Tinderbox timelines can help you reason about (and remember) constraints.

For example, suppose you’re planning to make some widgets. You’re going to make some red, green, and blue widgets. When you start a different color of widget, you need to clean up and switch paint sources, and this takes and extra fifteen minutes.

This timeline appears in browsers that support the canvas element.

Here’s your schedule. Tinderbox can automatically remember to allow the appropriate downtime between jobs. We add a simple rule to the prototype widget:

$EndDate=$StartDate+"1 hour";

if($Name==$Name(previousSibling))

{$StartDate=$EndDate(previousSibling)+"5 minutes"}

else

{$StartDate=$EndDate(previousSibling)+"30 minutes";}

Now, if your manager wants you to do the blue widget right this minute, Tinderbox will automatically calculate when everything else will be started and finished.

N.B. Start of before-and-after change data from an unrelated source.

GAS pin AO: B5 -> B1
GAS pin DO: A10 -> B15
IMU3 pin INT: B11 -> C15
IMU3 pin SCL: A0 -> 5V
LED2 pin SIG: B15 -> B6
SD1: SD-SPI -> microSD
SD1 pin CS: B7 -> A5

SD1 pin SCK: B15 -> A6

Obviously, reality is much more complicated than this. And if your business rules get too complicated, you want a full-scale scheduling package! But it’s nice to know you can automate this kind of business rule while retaining the flexibility and malleability of Tinderbox.

Notice, too, that we can fit a small timeline into a small space. Timelines don’t need to be elaborate or complex to be useful, and since the next release Tinderbox will export them with a single click, you can include them whenever you like.